PROBLEM - Copy out, in full and in their original order, every line of the entries below that contains the string "Criteria".

DATA EXTRACTS -
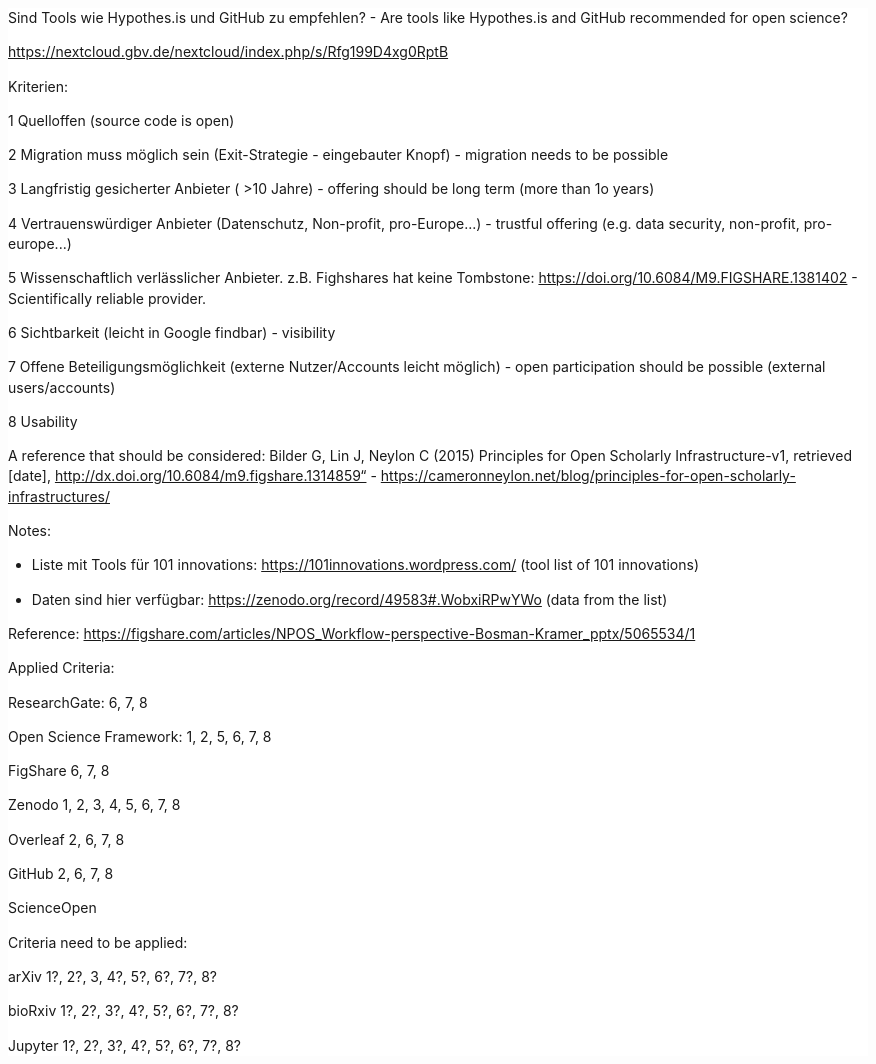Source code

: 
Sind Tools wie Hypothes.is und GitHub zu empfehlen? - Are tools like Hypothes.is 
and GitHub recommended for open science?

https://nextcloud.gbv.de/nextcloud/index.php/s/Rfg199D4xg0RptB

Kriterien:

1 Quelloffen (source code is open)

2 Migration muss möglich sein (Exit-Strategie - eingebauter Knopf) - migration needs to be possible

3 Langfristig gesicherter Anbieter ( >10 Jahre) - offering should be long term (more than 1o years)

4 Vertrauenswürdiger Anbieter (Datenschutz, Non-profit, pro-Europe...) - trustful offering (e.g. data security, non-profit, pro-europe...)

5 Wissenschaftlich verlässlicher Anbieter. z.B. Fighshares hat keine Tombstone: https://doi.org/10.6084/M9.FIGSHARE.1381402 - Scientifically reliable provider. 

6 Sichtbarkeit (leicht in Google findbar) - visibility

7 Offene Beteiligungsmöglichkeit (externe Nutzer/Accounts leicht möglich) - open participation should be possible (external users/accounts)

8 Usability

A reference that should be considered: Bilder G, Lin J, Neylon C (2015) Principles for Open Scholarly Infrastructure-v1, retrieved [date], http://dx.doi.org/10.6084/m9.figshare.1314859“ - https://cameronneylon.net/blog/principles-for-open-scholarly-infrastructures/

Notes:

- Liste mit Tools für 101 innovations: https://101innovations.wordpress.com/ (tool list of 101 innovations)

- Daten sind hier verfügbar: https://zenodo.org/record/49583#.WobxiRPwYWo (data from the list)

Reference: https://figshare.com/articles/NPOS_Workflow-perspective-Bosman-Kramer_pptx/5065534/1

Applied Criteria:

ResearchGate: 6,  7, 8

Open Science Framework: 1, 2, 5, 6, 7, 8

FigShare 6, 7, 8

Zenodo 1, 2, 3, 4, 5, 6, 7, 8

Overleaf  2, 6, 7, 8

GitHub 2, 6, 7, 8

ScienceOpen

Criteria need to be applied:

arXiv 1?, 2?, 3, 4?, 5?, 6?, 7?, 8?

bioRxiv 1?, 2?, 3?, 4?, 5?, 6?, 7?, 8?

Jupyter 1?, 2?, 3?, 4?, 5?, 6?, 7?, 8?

...

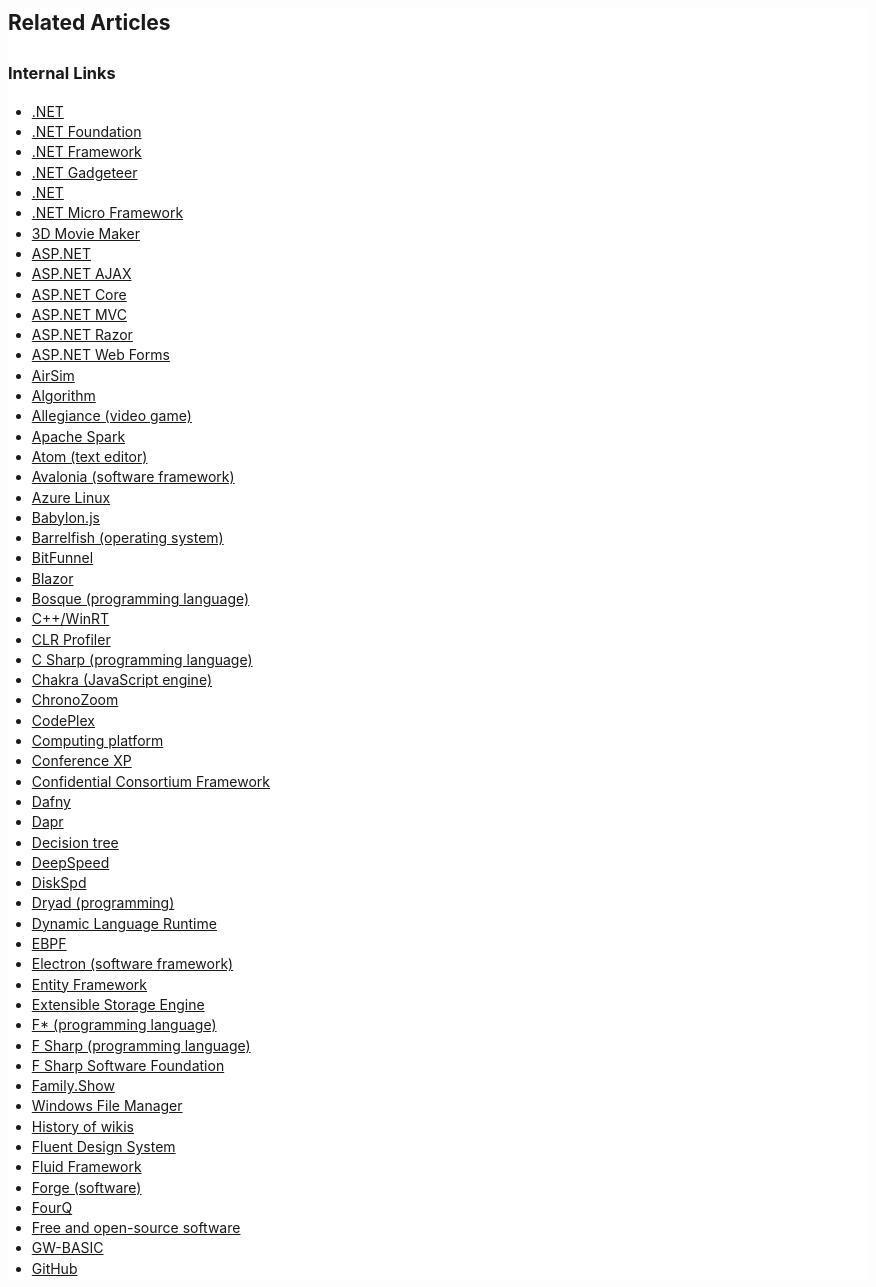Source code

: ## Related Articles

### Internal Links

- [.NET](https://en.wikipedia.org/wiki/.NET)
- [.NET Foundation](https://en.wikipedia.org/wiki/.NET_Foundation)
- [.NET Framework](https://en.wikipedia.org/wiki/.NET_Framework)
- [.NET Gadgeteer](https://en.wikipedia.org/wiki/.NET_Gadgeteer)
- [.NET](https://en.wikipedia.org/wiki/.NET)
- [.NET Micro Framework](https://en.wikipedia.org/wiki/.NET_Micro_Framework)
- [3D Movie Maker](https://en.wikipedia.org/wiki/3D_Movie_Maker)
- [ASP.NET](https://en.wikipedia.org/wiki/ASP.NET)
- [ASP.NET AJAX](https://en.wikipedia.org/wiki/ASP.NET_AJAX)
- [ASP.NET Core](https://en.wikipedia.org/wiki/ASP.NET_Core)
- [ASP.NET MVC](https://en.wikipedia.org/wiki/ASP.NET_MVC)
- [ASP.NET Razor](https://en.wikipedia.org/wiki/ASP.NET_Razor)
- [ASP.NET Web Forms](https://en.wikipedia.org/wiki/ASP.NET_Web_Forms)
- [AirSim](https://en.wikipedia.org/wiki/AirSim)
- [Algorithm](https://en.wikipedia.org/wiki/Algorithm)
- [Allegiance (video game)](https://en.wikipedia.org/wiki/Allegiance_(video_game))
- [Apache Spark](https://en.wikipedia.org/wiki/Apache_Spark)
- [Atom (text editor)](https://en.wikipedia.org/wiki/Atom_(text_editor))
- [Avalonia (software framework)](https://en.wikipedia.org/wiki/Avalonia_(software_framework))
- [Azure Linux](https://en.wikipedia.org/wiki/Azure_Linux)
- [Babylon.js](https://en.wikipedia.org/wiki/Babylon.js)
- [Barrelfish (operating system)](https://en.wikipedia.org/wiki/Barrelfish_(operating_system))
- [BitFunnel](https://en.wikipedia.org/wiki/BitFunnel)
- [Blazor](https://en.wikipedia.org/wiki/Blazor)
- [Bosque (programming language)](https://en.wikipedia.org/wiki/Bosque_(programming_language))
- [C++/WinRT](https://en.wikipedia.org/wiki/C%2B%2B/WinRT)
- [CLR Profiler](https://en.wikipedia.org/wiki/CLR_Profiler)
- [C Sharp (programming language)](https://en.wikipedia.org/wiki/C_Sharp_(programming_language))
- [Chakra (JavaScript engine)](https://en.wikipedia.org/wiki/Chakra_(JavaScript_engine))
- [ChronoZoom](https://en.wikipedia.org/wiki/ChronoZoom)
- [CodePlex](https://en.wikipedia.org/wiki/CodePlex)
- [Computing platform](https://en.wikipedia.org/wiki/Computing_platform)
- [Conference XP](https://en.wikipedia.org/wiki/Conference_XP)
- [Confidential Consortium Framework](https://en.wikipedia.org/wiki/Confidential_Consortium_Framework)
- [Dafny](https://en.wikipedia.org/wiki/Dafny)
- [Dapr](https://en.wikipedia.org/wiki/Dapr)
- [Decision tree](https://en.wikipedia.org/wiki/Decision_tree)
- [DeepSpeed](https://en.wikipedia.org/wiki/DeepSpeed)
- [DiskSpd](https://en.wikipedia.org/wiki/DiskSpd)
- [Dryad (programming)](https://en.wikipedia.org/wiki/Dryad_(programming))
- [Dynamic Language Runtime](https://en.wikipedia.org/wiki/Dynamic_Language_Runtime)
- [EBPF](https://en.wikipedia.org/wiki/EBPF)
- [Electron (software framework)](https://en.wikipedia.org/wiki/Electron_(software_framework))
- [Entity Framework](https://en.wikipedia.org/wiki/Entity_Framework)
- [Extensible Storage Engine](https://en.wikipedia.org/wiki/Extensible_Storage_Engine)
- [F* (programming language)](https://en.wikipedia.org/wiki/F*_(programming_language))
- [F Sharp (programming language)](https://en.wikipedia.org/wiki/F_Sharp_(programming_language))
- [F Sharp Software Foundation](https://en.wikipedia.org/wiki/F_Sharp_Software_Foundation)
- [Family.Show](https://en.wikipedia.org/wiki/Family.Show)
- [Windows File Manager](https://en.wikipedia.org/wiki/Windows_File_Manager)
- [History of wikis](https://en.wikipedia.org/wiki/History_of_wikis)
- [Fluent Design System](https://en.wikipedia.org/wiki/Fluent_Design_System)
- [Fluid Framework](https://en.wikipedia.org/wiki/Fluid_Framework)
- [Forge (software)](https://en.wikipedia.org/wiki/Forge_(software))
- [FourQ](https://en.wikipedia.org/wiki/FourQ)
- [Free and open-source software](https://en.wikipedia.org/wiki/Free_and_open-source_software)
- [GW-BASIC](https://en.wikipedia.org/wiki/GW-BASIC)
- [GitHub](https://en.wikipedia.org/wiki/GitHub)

EXERCISE SOLUTION -
Applied Criteria:
Criteria need to be applied:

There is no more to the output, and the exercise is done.